- Exercise objective
Extract every line below that contains the word "mbox".
(Raw data)
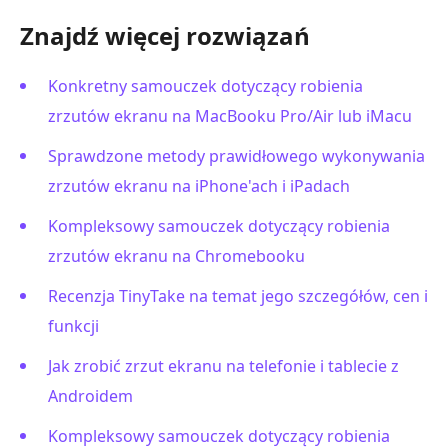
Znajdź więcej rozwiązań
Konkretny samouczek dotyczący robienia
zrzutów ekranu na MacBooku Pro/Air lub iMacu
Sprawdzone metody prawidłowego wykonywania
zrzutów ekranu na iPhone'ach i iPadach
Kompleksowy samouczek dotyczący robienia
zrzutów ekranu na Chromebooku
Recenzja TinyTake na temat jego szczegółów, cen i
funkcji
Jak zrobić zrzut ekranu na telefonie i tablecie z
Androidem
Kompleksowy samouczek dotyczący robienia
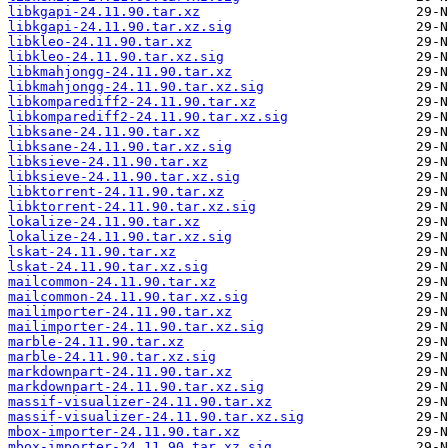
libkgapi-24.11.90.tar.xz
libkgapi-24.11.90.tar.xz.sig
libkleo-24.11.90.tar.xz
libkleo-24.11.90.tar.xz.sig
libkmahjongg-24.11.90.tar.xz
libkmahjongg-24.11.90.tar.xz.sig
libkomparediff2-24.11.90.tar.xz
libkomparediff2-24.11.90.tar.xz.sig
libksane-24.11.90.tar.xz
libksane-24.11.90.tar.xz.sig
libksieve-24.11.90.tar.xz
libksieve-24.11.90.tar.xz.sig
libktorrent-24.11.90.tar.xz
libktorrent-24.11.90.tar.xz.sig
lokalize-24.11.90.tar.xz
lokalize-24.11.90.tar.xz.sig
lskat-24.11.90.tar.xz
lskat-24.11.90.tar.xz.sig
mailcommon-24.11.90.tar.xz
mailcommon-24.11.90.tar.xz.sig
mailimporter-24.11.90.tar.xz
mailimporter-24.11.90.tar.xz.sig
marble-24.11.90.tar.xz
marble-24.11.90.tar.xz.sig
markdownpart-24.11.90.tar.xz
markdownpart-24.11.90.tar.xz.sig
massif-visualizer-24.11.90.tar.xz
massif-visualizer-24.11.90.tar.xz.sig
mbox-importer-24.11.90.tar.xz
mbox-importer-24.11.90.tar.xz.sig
(End Raw data)
(Raw data)
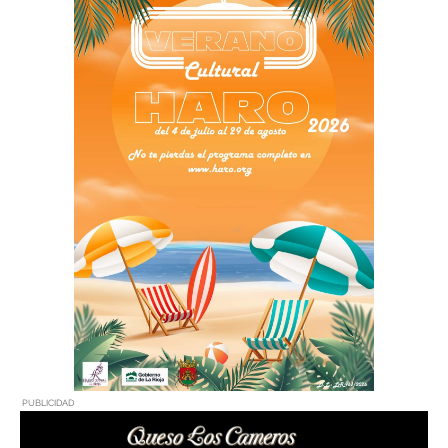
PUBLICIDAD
(End Raw data)
(Raw data)
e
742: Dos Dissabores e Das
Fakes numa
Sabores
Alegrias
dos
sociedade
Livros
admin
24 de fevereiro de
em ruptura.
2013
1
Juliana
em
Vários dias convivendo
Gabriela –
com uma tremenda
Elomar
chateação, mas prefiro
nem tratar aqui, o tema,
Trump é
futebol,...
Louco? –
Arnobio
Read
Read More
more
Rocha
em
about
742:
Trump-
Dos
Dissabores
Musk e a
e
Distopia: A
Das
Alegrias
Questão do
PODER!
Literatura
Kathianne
(End Raw data)
- Result of the exercise
mbox-importer-24.11.90.tar.xz
mbox-importer-24.11.90.tar.xz.sig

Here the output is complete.